Rose viveu a maior parte de sua vida adulta perto da cidade rural de Oregon, nos EUA, onde ela e o marido, James Bentley, tinham uma loja de alimentos para animais. Pertencia à Igreja Metodista local, onde cantou no coro, cuidava de um horta que servia para alimentar a família e viajou com o marido para todos os 50 estados do país e fora deste, até à reforma, em 1980.
Decidiu doar o corpo para a ciência, que o recolheu a 11 de outubro de 2017, data em que faleceu e que os estudantes de medicina da Oregon Health & Science University começaram a estudar a sua anatomia.
Rose Marie Bentley viveu 99 anos sem saber que era um caso raro: sofria de situs inversus com levocardia, o que significa que o seu fígado, estômago e outros órgãos abdominais, em vez de se encontrarem do lado direito, estavam todos à esquerda, ainda que o coração permanecesse onde devia, do mesmo lado.

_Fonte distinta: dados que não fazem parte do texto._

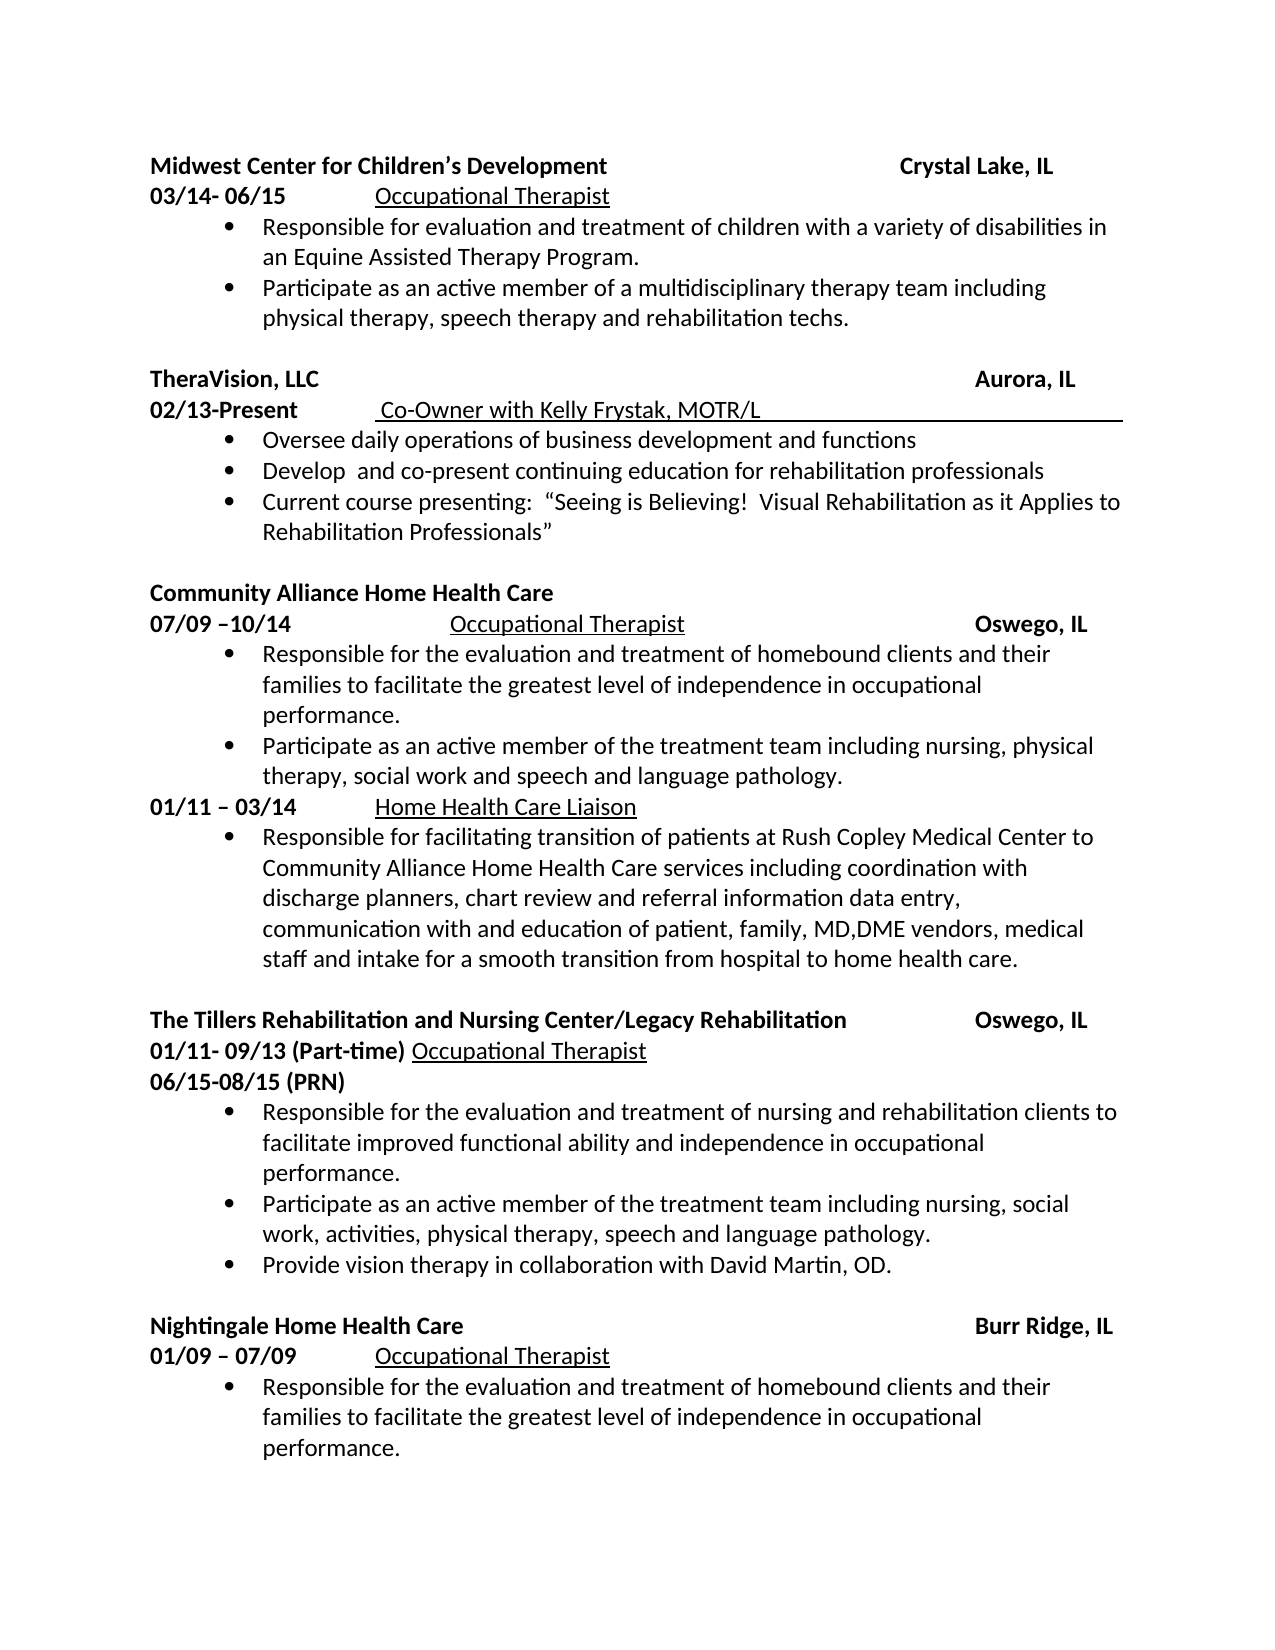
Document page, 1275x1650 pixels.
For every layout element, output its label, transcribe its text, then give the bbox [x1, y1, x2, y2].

list Participate as an active member of the treatment team including nursing, physical therapy, social work and speech and language pathology. [225, 730, 1125, 791]
list Participate as an active member of the treatment team including nursing, social work, activities, physical therapy, speech and language pathology. [225, 1188, 1125, 1249]
text 01/11- 09/13 (Part-time) Occupational Therapist [150, 1035, 1125, 1066]
text 03/14- 06/15 Occupational Therapist [150, 181, 1125, 211]
text 01/09 – 07/09 Occupational Therapist [150, 1340, 1125, 1371]
list Responsible for facilitating transition of patients at Rush Copley Medical Center to Community Alliance Home Health Care services including coordination with discharge planners, chart review and referral information data entry, communication with and education of patient, family, MD,DME vendors, medical staff and intake for a smooth transition from hospital to home health care. [225, 821, 1125, 974]
text 07/09 –10/14 Occupational Therapist Oswego, IL [150, 608, 1125, 638]
list Responsible for the evaluation and treatment of homebound clients and their families to facilitate the greatest level of independence in occupational performance. [225, 638, 1125, 730]
text Midwest Center for Children’s Development Crystal Lake, IL [150, 150, 1125, 181]
list Develop and co-present continuing education for rehabilitation professionals [225, 455, 1125, 486]
list Participate as an active member of a multidisciplinary therapy team including physical therapy, speech therapy and rehabilitation techs. [225, 272, 1125, 333]
list Responsible for the evaluation and treatment of homebound clients and their families to facilitate the greatest level of independence in occupational performance. [225, 1371, 1125, 1462]
text 01/11 – 03/14 Home Health Care Liaison [150, 791, 1125, 821]
text The Tillers Rehabilitation and Nursing Center/Legacy Rehabilitation Oswego, IL [150, 1004, 1125, 1035]
subtitle Community Alliance Home Health Care [150, 577, 1125, 608]
list Oversee daily operations of business development and functions [225, 425, 1125, 455]
subtitle Nightingale Home Health Care Burr Ridge, IL [150, 1310, 1125, 1340]
list Current course presenting: “Seeing is Believing! Visual Rehabilitation as it Applies to Rehabilitation Professionals” [225, 486, 1125, 547]
text 06/15-08/15 (PRN) [150, 1066, 1125, 1096]
list Responsible for the evaluation and treatment of nursing and rehabilitation clients to facilitate improved functional ability and independence in occupational performance. [225, 1096, 1125, 1188]
list Provide vision therapy in collaboration with David Martin, OD. [225, 1249, 1125, 1279]
list Responsible for evaluation and treatment of children with a variety of disabilities in an Equine Assisted Therapy Program. [225, 211, 1125, 272]
text 02/13-Present Co-Owner with Kelly Frystak, MOTR/L [150, 394, 1125, 425]
text TheraVision, LLC Aurora, IL [150, 364, 1125, 394]
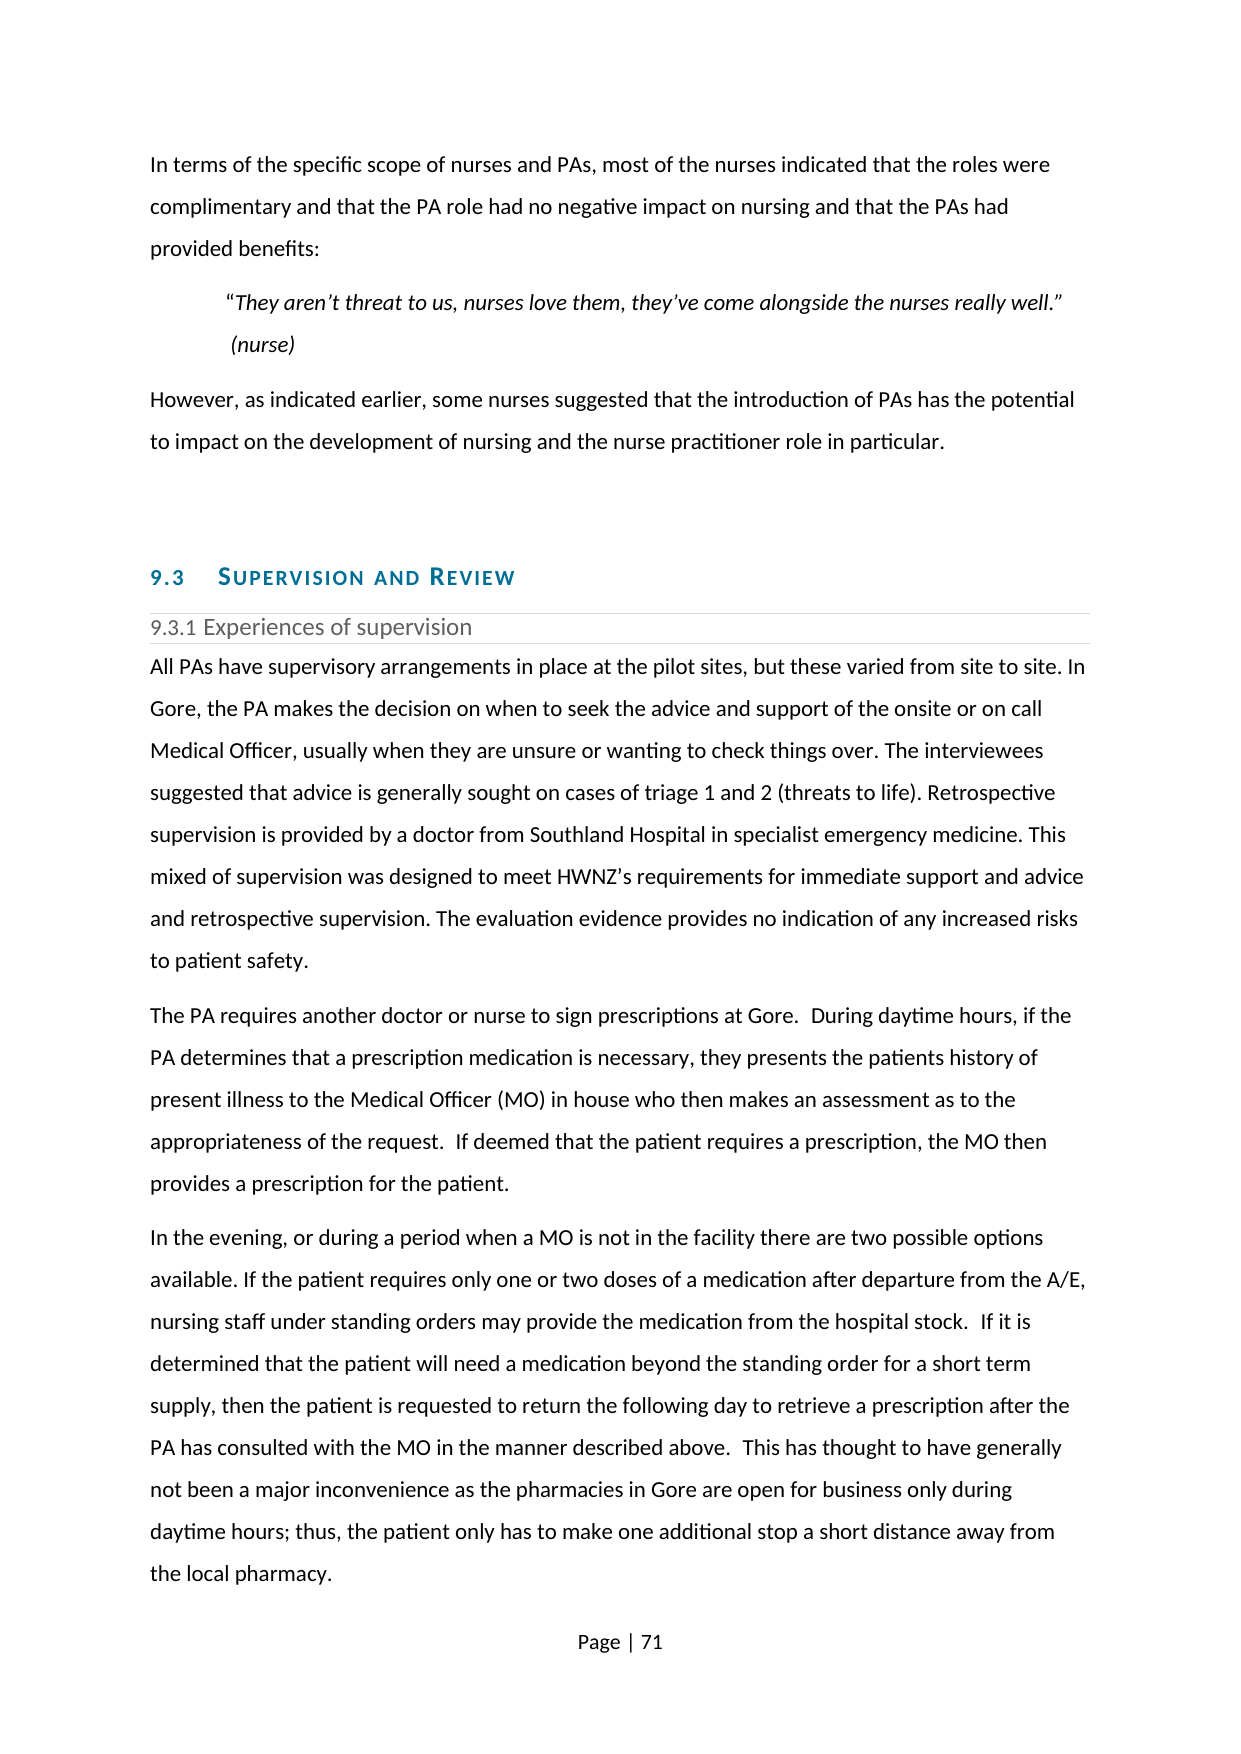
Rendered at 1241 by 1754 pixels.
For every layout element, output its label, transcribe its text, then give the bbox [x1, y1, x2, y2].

text In terms of the specific scope of nurses and PAs, most of the nurses indicated that the roles were complimentary and that the PA role had no negative impact on nursing and that the PAs had provided benefits: [150, 150, 1090, 262]
text The PA requires another doctor or nurse to sign prescriptions at Gore. During daytime hours, if the PA determines that a prescription medication is necessary, they presents the patients history of present illness to the Medical Officer (MO) in house who then makes an assessment as to the appropriateness of the request. If deemed that the patient requires a prescription, the MO then provides a prescription for the patient. [150, 1001, 1090, 1197]
text “They aren’t threat to us, nurses love them, they’ve come alongside the nurses really well.” [225, 288, 1090, 316]
text (nurse) [225, 330, 1090, 358]
subtitle Supervision and Review [150, 561, 1090, 592]
text All PAs have supervisory arrangements in place at the pilot sites, but these varied from site to site. In Gore, the PA makes the decision on when to seek the advice and support of the onsite or on call Medical Officer, usually when they are unsure or wanting to check things over. The interviewees suggested that advice is generally sought on cases of triage 1 and 2 (threats to life). Retrospective supervision is provided by a doctor from Southland Hospital in specialist emergency medicine. This mixed of supervision was designed to meet HWNZ’s requirements for immediate support and advice and retrospective supervision. The evaluation evidence provides no indication of any increased risks to patient safety. [150, 652, 1090, 974]
subtitle Experiences of supervision [150, 614, 1090, 643]
text In the evening, or during a period when a MO is not in the facility there are two possible options available. If the patient requires only one or two doses of a medication after departure from the A/E, nursing staff under standing orders may provide the medication from the hospital stock. If it is determined that the patient will need a medication beyond the standing order for a short term supply, then the patient is requested to return the following day to retrieve a prescription after the PA has consulted with the MO in the manner described above. This has thought to have generally not been a major inconvenience as the pharmacies in Gore are open for business only during daytime hours; thus, the patient only has to make one additional stop a short distance away from the local pharmacy. [150, 1223, 1090, 1587]
text However, as indicated earlier, some nurses suggested that the introduction of PAs has the potential to impact on the development of nursing and the nurse practitioner role in particular. [150, 385, 1090, 455]
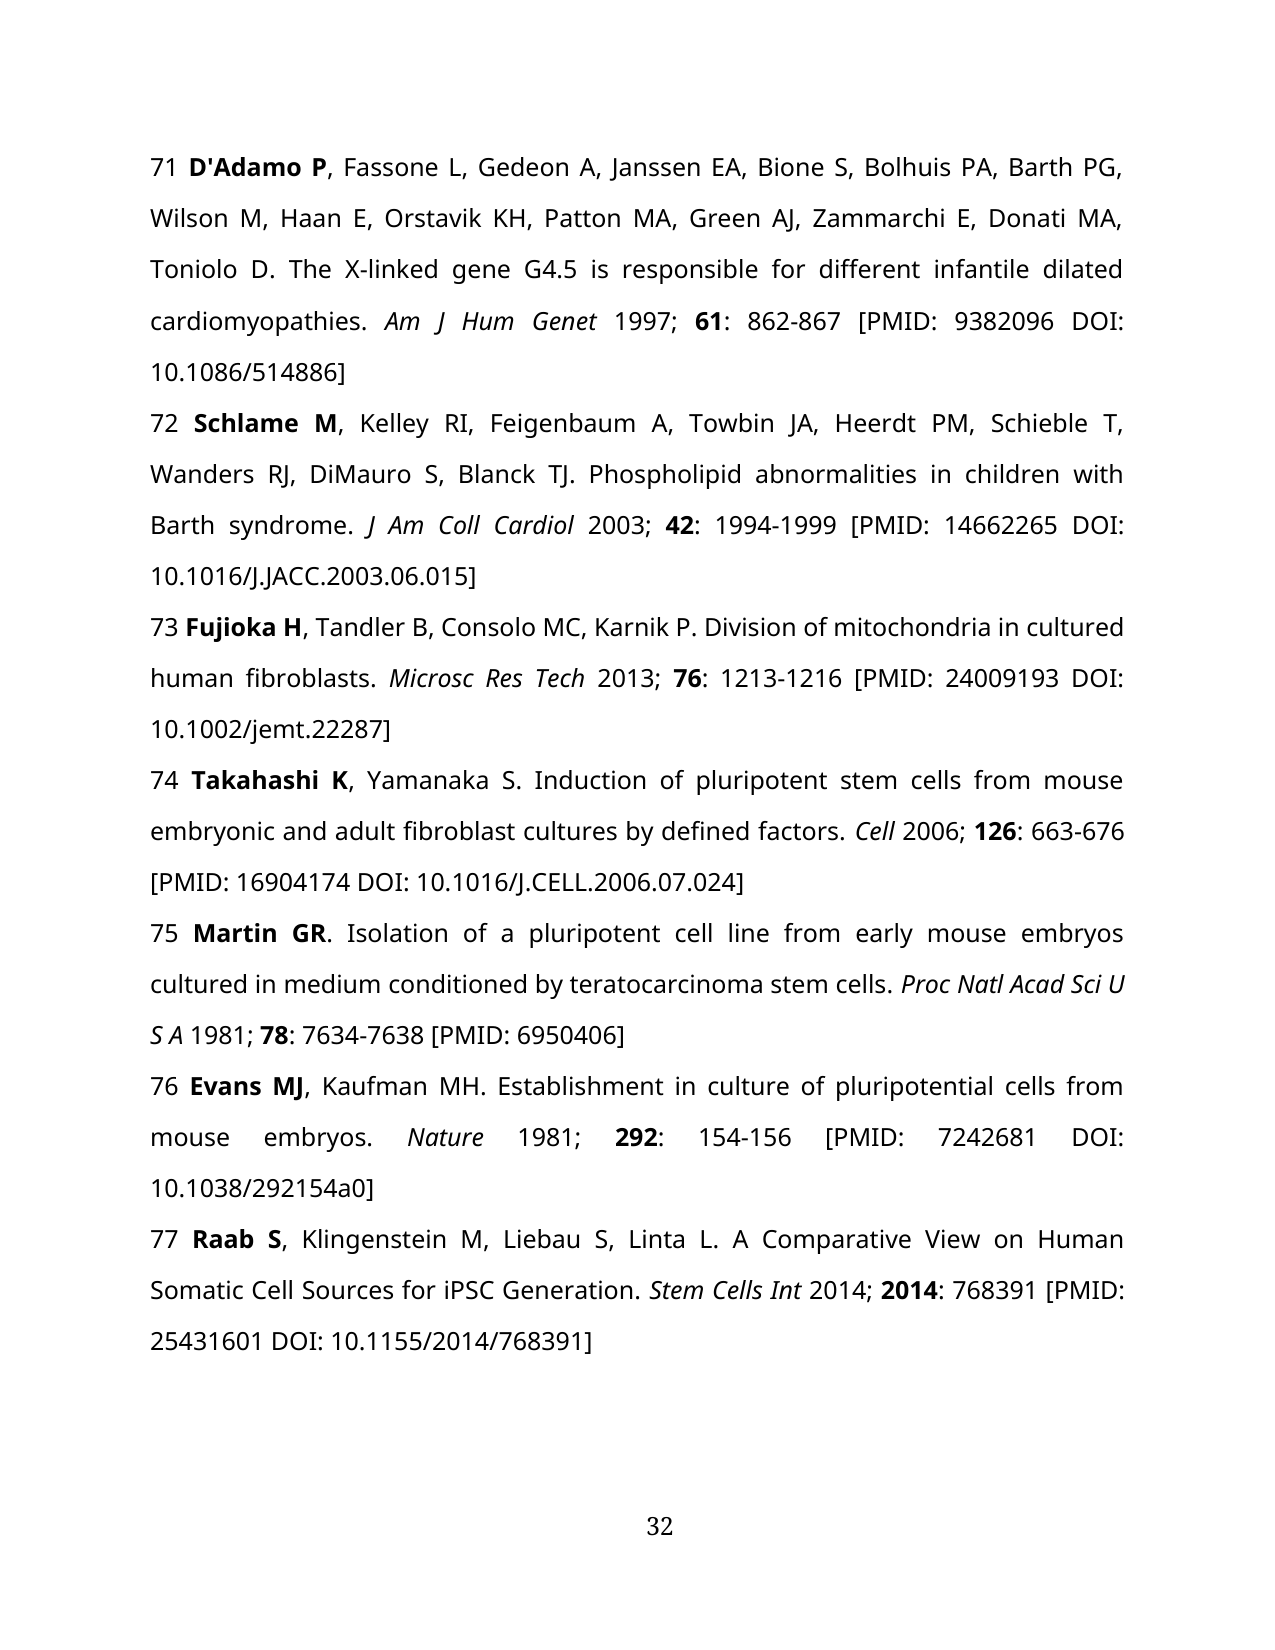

“Demorou algum tempo até percebermos”, explica Cam Walker, o médico e professor de anatomia, que ajudou os estudantes a desvendar o mistério da anatomia de Bentley.
Uma entre muitos milhões
Situs inversus com levocardia ocorre cerca de uma vez a cada 22.000 nascimentos e é frequentemente associado a doenças cardíacas com risco de vida e outros problemas.
Bentley pode mesmo ser sido a pessoa mais velha conhecida com esta condição. Até porque, de acordo com o especialista, estima-se que apenas uma em cada 50 milhões de pessoas nascidas com este problema específico viva o tempo suficiente para chegar à idade adulta.
De acordo com a família de Rose, esta vivia sem doenças crónicas, para além de artrite. Teve três órgãos removidos durante a vida, mas apenas um cirurgião, que lhe retirou o apêndice, registou a sua localização incomum. Nenhum dos cinco filhos de Rose sabia que a minha tinha os órgãos do lado errado e acreditam que ela também não soubesse.
O caso mereceu mesmo um estudo, já publicado e agora apresentado numa reunião científica.